◆ **GOAL OF THE EXERCISE**
Working line by line, output the entries below exactly as they appear.

◆ **INPUT MATERIAL**
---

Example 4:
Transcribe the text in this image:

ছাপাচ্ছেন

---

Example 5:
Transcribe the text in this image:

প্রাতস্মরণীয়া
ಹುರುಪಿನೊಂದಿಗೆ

◆ **EXERCISE RESULT**
---

Example 4:
Transcribe the text in this image:

ছাপাচ্ছেন

---

Example 5:
Transcribe the text in this image:

প্রাতস্মরণীয়া
ಹುರುಪಿನೊಂದಿಗೆ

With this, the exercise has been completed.